Región por región, para 35 pies y con impuestos
- Pacífico mexicano. De $700 a $800 mensuales con contrato de 91 días o más; las marinas de resort de Los Cabos y Nayarit están por arriba. Es la costa más cara de la región para estadía larga, y a cambio es donde más taller, repuesto y vuelo hay.
- Caribe panameño. Alrededor de $510 con la tarifa larga de Shelter Bay ya con ITBMS. Buena capacidad de varadero, pero estás a hora y media de Ciudad de Panamá.
- Caribe colombiano. Cartagena y Santa Marta se mueven entre $300 y $500 mensuales según sea club o marina internacional, con el trámite de DIMAR y un agente naviero de por medio. Es la mejor relación entre precio, servicios y ciudad de toda la región.
- Río de la Plata. Entre $100 y $350 al mes en Buenos Aires para esloras chicas y medias, con la trampa de que muchos clubes exigen ser socio, cobran cuota de ingreso y tienen lista de espera de años. Es barato si logras entrar.
- Uruguay. Se cobra por metro y día.

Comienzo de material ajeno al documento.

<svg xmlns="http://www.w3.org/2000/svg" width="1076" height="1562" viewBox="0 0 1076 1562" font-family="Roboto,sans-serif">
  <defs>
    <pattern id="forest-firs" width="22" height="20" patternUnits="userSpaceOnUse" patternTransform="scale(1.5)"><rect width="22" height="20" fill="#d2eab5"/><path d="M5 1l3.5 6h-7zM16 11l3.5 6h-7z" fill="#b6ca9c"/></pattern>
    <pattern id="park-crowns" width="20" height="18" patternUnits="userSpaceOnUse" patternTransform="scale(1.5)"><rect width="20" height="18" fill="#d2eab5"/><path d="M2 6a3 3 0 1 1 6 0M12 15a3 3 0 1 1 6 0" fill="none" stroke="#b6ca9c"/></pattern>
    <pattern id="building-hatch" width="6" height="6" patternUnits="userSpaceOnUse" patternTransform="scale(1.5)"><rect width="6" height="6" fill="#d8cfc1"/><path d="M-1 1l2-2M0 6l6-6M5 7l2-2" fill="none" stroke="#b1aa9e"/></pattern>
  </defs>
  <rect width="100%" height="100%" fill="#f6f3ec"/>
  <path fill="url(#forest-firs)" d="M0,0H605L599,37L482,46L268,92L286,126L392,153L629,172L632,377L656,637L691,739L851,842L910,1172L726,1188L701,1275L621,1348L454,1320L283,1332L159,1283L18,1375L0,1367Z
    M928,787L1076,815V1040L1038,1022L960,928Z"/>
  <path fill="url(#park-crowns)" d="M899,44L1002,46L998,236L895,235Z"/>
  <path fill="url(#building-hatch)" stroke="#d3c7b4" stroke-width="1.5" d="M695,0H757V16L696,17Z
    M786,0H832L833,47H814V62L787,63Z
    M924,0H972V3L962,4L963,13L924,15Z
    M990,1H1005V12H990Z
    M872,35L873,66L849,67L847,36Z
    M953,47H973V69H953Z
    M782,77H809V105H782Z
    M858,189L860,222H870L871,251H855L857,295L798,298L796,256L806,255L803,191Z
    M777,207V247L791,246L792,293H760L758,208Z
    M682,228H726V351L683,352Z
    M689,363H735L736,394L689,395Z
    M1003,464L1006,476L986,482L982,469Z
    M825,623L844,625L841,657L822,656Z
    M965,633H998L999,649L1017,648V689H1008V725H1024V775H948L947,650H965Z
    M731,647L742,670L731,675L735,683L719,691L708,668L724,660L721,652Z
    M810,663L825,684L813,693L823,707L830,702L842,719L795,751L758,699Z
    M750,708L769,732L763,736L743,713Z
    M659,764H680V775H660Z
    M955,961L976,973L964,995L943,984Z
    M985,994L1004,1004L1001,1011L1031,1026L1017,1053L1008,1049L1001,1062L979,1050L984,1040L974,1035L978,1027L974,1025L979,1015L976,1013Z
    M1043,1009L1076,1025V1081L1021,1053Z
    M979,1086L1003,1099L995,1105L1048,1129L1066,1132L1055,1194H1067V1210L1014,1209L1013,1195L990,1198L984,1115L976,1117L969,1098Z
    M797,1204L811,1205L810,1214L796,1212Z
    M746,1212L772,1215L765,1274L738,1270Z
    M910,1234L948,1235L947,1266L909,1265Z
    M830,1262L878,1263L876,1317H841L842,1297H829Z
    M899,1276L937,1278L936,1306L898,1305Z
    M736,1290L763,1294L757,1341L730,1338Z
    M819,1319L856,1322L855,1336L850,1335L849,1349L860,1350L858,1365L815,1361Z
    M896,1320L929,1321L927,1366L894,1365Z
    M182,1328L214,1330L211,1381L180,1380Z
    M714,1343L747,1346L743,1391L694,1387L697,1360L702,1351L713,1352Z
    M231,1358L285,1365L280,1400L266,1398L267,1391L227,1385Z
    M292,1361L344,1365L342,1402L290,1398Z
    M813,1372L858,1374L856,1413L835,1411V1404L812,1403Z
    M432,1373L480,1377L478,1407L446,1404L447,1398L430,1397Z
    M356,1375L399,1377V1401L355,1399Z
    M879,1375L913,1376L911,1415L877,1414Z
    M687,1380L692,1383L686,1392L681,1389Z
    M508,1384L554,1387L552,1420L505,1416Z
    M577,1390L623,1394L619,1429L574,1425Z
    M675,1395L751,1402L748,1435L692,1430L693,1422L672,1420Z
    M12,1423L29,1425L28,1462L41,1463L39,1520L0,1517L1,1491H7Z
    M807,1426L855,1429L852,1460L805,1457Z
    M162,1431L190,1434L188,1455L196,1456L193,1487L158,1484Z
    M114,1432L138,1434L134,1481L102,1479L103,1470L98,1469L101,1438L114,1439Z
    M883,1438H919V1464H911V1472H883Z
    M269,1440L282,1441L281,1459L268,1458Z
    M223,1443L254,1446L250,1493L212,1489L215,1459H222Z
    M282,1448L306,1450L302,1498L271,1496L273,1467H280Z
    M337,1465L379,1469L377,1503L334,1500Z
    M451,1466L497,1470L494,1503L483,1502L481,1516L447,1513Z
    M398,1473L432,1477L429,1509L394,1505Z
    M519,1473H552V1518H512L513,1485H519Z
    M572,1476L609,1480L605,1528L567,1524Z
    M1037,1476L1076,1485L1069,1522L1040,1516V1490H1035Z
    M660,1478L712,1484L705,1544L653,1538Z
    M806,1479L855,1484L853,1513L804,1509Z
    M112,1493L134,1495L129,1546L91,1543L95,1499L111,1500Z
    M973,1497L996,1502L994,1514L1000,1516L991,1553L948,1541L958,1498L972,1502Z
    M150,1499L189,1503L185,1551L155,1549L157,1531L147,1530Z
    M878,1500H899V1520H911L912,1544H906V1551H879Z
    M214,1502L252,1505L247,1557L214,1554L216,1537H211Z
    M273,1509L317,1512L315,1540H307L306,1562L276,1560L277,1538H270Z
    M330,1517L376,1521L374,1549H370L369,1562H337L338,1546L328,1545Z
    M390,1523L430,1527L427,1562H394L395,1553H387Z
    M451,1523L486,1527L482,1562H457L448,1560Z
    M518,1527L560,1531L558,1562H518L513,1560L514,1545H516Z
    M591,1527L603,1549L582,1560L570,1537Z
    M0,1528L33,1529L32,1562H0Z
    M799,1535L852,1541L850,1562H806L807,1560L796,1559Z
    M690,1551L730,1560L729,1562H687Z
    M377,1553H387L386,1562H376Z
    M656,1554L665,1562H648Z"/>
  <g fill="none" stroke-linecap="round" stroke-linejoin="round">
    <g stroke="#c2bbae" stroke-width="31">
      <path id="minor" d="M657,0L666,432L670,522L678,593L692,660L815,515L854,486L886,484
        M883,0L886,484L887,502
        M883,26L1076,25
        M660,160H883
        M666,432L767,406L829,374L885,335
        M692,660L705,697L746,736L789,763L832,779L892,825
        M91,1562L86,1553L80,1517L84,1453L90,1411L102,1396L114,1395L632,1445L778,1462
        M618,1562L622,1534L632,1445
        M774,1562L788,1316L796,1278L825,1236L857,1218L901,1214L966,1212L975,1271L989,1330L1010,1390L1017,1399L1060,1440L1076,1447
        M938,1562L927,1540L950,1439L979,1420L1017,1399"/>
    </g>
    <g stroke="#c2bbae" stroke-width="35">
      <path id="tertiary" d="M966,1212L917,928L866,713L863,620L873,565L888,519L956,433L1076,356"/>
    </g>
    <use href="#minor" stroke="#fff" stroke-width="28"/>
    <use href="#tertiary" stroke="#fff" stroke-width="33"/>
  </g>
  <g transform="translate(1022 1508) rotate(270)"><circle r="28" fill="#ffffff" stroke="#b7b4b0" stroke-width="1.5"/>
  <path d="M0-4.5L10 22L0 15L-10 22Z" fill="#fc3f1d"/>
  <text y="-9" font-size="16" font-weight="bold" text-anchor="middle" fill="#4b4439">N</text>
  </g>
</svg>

Punta del Este ronda los $4 por metro, es decir del orden de $43 diarios para 10,7 m: caro para todo el año, lógico para la temporada. Piriápolis cobra cerca de la mitad y es donde queda la flota que no se mueve.
- Chile. De $160 a $430 mensuales en la zona central (Algarrobo, Higuerillas) y desde unos $85 en Puerto Montt y Chiloé, al cambio de agosto de 2026. Es el amarre más barato del continente y también el de aguas más exigentes.
El muelle no es la única opción
La boya y el fondeadero con servicio de bote cuestan entre un tercio y la mitad del muelle, y en varios puertos de la región incluyen agua, basura y baños. La contrapartida es real: cada bajada a tierra es una maniobra, la carga de baterías depende del panel solar y no hay manguera a bordo.
El patio en seco de larga estadía es la otra alternativa, y a veces la más barata: entre $0,50 y $0,75 por pie y día en varaderos como el de Shelter Bay, con el barco fuera del agua, sin fouling creciendo y sin riesgo de amarra rota. Coincide además con la decisión estacional: si de todos modos vas a sacar el barco para la temporada, conviene resolverlo junto con dónde dejarlo durante la temporada de huracanes, porque los cupos de varadero se agotan en mayo.
Cómo se baja la factura
Cinco palancas, por orden de efecto: firmar el escalón más largo que puedas sostener; pagar por adelantado —seis o doce meses suelen abrir un 5-15 % adicional que no está publicado—; medir tu eslora real y desmontar lo que suma pies sin darte servicio; vigilar el consumo eléctrico, que es la única partida donde tu conducta cambia la cifra cada mes; y, si nada de eso alcanza, cambiar de puerto. Entre Mazatlán y Puerto Montt hay una diferencia de más de $8.000 anuales por el mismo barco.
La última advertencia es la de siempre: el amarre se paga doce veces al año, todos los años, y por eso pesa más en la decisión de compra que casi cualquier detalle del barco. Si todavía estás eligiendo, mete el precio del muelle en la hoja junto con el presupuesto real de una compra de segunda mano. Un velero más chico en una marina cara sale peor que uno grande en un club barato.